BEGIN

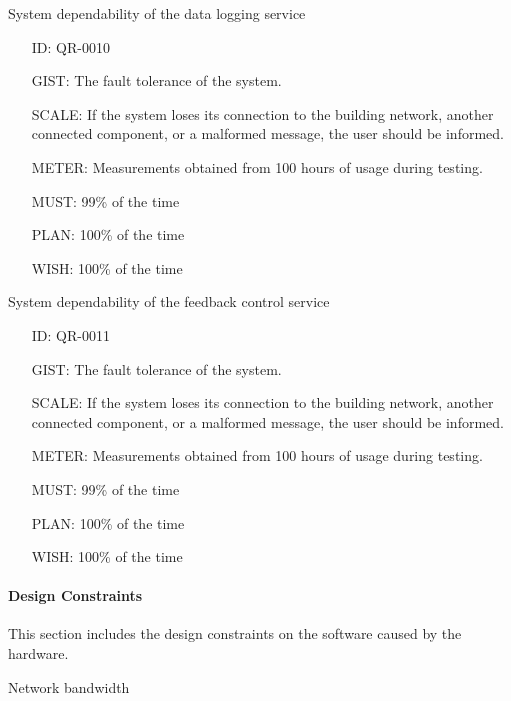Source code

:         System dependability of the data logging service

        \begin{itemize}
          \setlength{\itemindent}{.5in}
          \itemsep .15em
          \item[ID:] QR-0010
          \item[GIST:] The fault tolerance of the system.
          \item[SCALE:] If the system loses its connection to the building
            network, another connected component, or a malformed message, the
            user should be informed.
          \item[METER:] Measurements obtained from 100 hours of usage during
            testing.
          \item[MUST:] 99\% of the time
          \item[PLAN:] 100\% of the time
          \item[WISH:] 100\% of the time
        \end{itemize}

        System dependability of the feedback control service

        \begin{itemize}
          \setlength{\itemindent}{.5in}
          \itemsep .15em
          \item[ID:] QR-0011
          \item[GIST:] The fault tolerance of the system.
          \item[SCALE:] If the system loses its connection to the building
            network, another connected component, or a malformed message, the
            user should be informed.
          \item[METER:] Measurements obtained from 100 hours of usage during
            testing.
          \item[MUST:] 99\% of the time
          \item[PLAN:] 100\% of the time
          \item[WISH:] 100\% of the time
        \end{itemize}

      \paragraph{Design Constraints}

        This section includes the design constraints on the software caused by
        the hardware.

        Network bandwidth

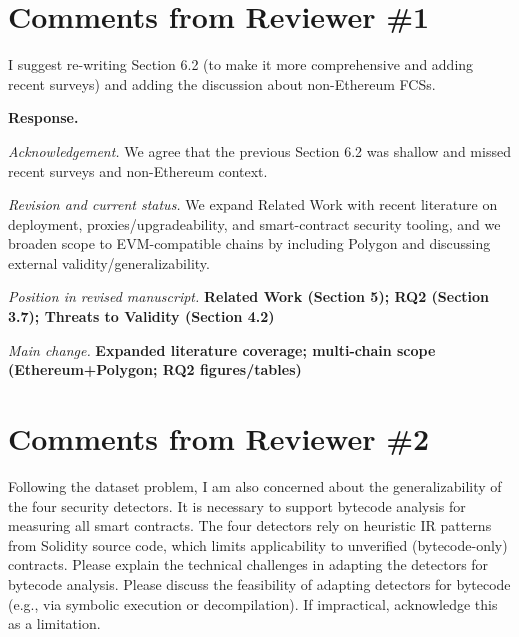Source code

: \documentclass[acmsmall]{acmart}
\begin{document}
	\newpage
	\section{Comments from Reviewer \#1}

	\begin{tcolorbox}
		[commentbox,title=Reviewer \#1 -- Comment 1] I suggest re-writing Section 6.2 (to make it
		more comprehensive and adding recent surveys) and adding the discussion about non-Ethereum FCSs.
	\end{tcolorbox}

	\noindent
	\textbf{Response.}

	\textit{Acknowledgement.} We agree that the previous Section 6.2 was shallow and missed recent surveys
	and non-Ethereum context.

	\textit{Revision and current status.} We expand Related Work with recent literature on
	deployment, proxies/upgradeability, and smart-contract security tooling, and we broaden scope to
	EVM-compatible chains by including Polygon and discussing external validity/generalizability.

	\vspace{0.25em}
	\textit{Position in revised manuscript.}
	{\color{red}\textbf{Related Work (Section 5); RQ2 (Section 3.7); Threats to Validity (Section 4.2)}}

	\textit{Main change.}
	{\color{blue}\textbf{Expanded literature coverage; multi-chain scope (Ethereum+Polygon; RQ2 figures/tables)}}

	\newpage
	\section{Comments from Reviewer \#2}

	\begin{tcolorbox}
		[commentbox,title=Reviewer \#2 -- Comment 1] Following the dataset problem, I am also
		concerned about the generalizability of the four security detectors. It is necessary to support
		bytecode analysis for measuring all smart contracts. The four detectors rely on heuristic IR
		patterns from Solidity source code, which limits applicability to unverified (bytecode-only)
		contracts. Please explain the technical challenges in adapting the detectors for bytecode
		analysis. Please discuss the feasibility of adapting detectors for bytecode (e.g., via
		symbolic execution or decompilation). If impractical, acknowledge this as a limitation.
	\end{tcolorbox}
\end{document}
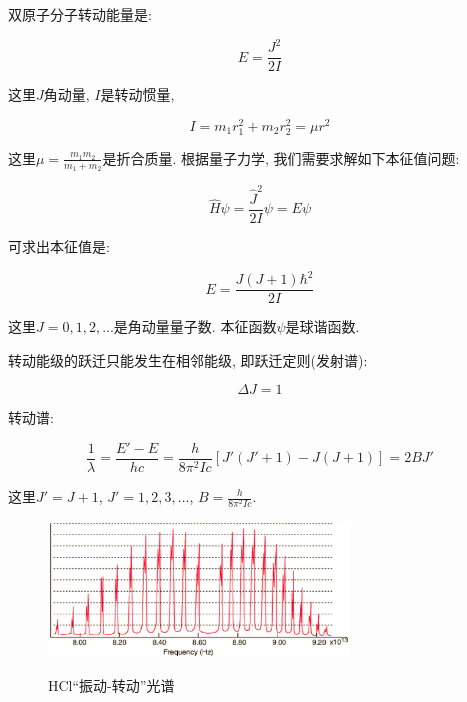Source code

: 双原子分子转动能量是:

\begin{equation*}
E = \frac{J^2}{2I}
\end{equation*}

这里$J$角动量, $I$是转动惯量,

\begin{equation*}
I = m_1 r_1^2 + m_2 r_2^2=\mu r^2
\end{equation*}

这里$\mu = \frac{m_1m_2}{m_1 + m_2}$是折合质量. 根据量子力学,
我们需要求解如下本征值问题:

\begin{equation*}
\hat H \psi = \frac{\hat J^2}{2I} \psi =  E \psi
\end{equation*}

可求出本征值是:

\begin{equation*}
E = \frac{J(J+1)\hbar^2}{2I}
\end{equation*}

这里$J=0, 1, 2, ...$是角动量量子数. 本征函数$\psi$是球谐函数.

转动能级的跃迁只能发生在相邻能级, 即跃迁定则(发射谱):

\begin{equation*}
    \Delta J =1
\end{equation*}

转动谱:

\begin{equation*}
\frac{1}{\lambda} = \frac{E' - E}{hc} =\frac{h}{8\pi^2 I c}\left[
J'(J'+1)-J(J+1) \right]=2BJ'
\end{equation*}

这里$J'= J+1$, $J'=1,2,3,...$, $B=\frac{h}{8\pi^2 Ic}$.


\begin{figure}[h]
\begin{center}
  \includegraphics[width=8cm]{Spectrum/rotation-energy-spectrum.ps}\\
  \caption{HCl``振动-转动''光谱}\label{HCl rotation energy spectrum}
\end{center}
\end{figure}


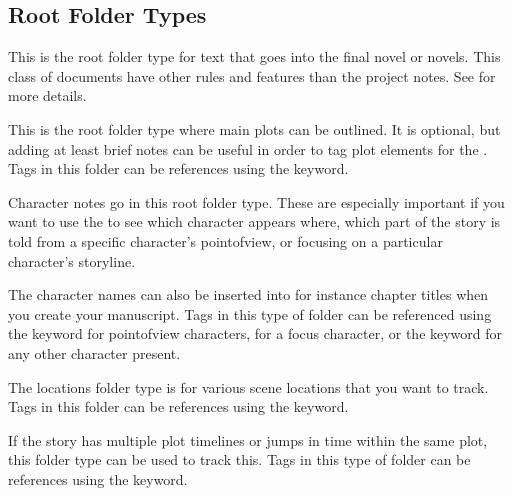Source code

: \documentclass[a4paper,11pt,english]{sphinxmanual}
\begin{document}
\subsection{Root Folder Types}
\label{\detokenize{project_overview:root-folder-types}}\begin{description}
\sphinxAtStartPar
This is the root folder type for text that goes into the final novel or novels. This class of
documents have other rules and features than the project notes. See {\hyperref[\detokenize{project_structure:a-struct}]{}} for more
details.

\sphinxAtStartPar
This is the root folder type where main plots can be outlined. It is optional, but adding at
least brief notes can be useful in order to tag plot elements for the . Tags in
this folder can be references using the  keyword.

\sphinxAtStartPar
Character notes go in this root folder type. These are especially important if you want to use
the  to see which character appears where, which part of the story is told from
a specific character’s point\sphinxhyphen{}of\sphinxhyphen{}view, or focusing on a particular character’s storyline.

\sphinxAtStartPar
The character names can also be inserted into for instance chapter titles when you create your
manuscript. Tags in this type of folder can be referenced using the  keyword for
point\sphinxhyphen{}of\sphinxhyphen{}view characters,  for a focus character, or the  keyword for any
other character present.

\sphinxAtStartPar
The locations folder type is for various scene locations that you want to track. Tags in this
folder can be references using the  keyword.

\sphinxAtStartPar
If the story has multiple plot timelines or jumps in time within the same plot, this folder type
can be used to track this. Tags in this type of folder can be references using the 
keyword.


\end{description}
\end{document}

END
BEGIN

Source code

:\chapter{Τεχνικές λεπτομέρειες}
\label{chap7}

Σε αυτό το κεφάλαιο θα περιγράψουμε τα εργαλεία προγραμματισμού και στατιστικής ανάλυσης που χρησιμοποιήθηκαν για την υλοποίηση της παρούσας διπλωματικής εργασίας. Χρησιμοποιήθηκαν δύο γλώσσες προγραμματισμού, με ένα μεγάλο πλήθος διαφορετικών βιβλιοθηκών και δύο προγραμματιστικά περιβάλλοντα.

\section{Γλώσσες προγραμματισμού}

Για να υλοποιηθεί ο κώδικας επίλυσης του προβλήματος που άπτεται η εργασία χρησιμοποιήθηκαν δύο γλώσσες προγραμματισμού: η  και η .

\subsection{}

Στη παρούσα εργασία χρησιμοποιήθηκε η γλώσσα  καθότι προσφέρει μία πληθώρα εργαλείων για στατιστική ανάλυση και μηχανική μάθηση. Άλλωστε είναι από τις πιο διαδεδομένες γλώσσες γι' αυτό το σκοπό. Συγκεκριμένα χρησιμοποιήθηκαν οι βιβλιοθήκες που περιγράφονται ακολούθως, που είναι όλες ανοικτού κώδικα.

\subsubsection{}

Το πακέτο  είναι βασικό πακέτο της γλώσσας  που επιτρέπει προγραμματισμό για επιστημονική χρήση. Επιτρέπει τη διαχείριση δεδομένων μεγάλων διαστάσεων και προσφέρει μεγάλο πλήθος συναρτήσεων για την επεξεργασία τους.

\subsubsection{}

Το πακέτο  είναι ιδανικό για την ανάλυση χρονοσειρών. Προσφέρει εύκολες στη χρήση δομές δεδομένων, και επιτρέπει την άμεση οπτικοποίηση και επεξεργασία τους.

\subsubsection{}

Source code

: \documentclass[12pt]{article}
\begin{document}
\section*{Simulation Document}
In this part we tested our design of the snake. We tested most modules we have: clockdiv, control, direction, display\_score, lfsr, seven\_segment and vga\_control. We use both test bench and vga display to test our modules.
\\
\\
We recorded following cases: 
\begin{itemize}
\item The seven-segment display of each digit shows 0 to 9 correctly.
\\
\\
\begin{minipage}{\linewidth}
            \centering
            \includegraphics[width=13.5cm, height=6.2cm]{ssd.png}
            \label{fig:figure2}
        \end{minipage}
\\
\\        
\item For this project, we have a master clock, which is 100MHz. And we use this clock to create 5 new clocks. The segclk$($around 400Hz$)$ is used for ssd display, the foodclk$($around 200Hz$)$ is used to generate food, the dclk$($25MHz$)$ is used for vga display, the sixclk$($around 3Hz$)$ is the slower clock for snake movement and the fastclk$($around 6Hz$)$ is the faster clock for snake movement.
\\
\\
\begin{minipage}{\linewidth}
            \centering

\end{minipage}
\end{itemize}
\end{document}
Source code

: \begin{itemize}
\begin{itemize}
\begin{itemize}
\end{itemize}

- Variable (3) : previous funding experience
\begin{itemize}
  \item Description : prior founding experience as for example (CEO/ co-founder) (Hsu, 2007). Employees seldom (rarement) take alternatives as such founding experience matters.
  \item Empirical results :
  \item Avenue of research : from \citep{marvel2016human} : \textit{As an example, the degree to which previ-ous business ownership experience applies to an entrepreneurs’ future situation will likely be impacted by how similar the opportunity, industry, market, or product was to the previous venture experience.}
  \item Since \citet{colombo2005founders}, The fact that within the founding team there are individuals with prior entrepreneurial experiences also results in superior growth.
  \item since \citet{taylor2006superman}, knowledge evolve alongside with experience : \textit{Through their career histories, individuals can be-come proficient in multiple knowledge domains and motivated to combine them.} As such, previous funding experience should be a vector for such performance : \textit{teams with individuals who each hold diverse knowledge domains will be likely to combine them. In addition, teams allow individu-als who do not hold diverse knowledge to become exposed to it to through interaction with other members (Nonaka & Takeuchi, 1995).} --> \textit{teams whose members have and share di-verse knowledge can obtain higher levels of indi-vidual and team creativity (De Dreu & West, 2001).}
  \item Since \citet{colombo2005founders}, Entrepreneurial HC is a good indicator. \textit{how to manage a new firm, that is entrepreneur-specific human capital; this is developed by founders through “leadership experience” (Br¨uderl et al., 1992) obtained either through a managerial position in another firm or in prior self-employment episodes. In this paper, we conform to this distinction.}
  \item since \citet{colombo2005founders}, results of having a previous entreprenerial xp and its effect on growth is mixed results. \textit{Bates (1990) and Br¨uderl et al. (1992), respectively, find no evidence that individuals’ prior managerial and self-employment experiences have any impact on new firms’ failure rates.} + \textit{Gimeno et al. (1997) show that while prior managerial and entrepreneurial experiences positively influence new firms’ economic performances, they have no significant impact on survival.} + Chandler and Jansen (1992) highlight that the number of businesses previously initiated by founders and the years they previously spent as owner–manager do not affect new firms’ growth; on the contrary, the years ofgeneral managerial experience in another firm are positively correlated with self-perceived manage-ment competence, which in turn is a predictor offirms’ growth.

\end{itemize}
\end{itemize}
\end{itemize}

END

◆ WORK INSTRUCTIONS ◆
Each line of the entries holding the string "analysis" should be found and copied.

◆ ANSWER TO THIS TASK ◆
		bytecode analysis for measuring all smart contracts. The four detectors rely on heuristic IR
		analysis. Please discuss the feasibility of adapting detectors for bytecode (e.g., via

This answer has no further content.